Encontrar gente que le tengan miedo a las alturas, a algún insecto o a los lugares oscuros no es muy difícil. Toparnos con alguien que aborrezca el chocolate, la playa o comprar cosas nuevas es más raro pero aún así es posible. Lo que ya suena prácticamente imposible es conocer a una persona que no tolere la música. Claro, no toooda la música, pero es que en verdad ¿hay alguien que no tenga aunque sea un disco, vaya a un concierto de vez en cuando o se ponga mal en cuanto suenan los primeros acordes de una canción? Sí, aunque parezca increíble existen personas que sienten aversión hacia la música y padecen algo llamado Melofobia.
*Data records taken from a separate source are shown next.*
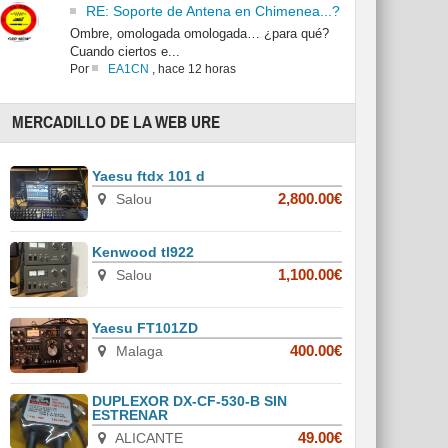
RE: Soporte de Antena en Chimenea...?
Ombre, omologada omologada… ¿para qué?
Cuando ciertos e...
Por
EA1CN
,
hace 12 horas
MERCADILLO DE LA WEB URE
Yaesu ftdx 101 d
Salou
2,800.00€
Kenwood tl922
Salou
1,100.00€
Yaesu FT101ZD
Malaga
400.00€
DUPLEXOR DX-CF-530-B SIN
ESTRENAR
ALICANTE
49.00€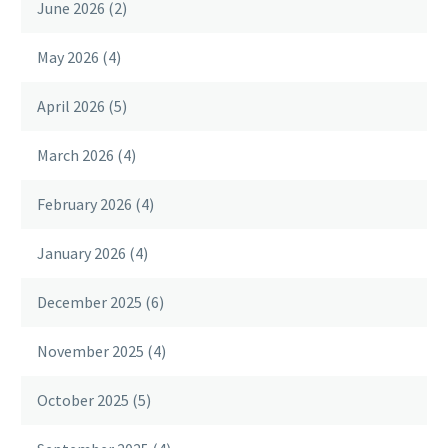
June 2026
(2)
May 2026
(4)
April 2026
(5)
March 2026
(4)
February 2026
(4)
January 2026
(4)
December 2025
(6)
November 2025
(4)
October 2025
(5)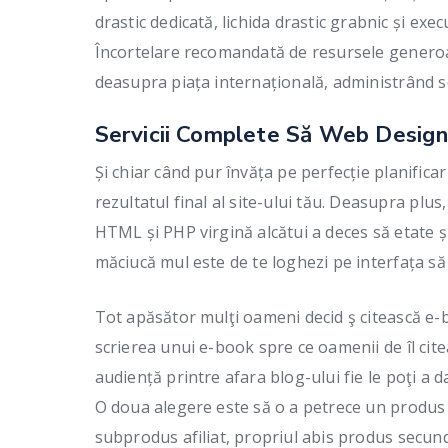
drastic dedicată, lichida drastic grabnic și exec
Încortelare recomandată de resursele generoase
deasupra piața internațională, administrând se
Servicii Complete Să Web Design,
Și chiar când pur învăța pe perfecție planifica
rezultatul final al site-ului tău. Deasupra plu
HTML și PHP virgină alcătui a deces să etate ș
măciucă mul este de te loghezi pe interfața să c
Tot apăsător mulţi oameni decid ş citească e-bo
scrierea unui e-book spre ce oamenii de îl cite
audiență printre afara blog-ului fie le poţi a 
O doua alegere este să o a petrece un produs 
subprodus afiliat, propriul abis produs secund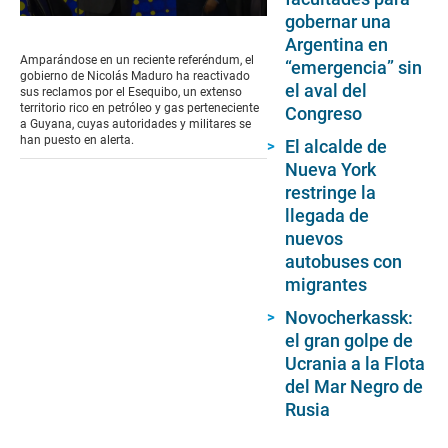
gobernar una
0
seconds
Argentina en
of
Amparándose en un reciente referéndum, el
“emergencia” sin
3
gobierno de Nicolás Maduro ha reactivado
minutes,
el aval del
sus reclamos por el Esequibo, un extenso
41
territorio rico en petróleo y gas perteneciente
Congreso
seconds
a Guyana, cuyas autoridades y militares se
han puesto en alerta.
El alcalde de
Nueva York
restringe la
llegada de
nuevos
autobuses con
migrantes
Novocherkassk:
el gran golpe de
Ucrania a la Flota
del Mar Negro de
Rusia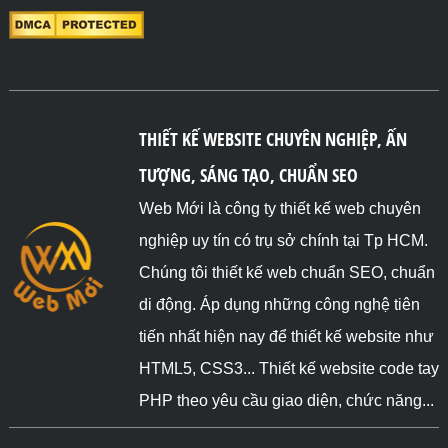
</body>

</html>
THIẾT KẾ WEBSITE CHUYÊN NGHIỆP, ẤN
TƯỢNG, SÁNG TẠO, CHUẨN SEO
Web Mới là công ty thiết kế web chuyên
nghiệp uy tín có trụ sở chính tại Tp HCM.
Chúng tôi thiết kế web chuẩn SEO, chuẩn
di động. Áp dụng những công nghệ tiên
tiến nhất hiện nay để thiết kế website như
HTML5, CSS3... Thiết kế website code tay
PHP theo yêu cầu giao diện, chức năng...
Esta fobia puede perjudicar mucho la calidad de vida de quien la padece ya que la música está presente en todos lados. Es muy difícil pasar un día entero sin escuchar aunque sea un fragmento de una canción. Las personas que la padecen deben visitar a un especialista que les ayude a encontrar las causas de este terror. Los orígenes pueden ser físicos o psicológicos:

Físicos: 

Existen algunos trastornos de la audición que pueden provocar que oír música sea un tormento. Los más comunes son:

Los acúfenos o tinnitus es el término médico para describir cuando se “escuchan” ruidos como zumbidos, silbidos, etc. cuando no hay una fuente externa que los produzca. Pueden deberse a la exposición a fuertes sonidos que dejan lastimado el oído. Muchos músicos que no utilizan tapones al tocar sufren acúfenos.

Hiperacusia: sucede cuando una persona tiene una sensibilidad muy elevada a los sonidos y los percibe, aún cuando tengan un volumen normal, como muy intensos. Puede deberse a accidentes que provoquen lesiones, tumores, consumo de algunos fármacos y algunas enfermedades.

Psicológicos:

Si la persona vivió una situación traumatizante mientras en el ambiente sonaba música, es posible que asocie la experiencia desagradable con la musical. En este caso pueden presentarse síntomas muy similares a los que aparecen en otras fobias: sudoración, temblores, taquicardia y otros signos relacionados con la ansiedad. Existen diferentes técnicas terapéuticas que pueden ayudar a superarla.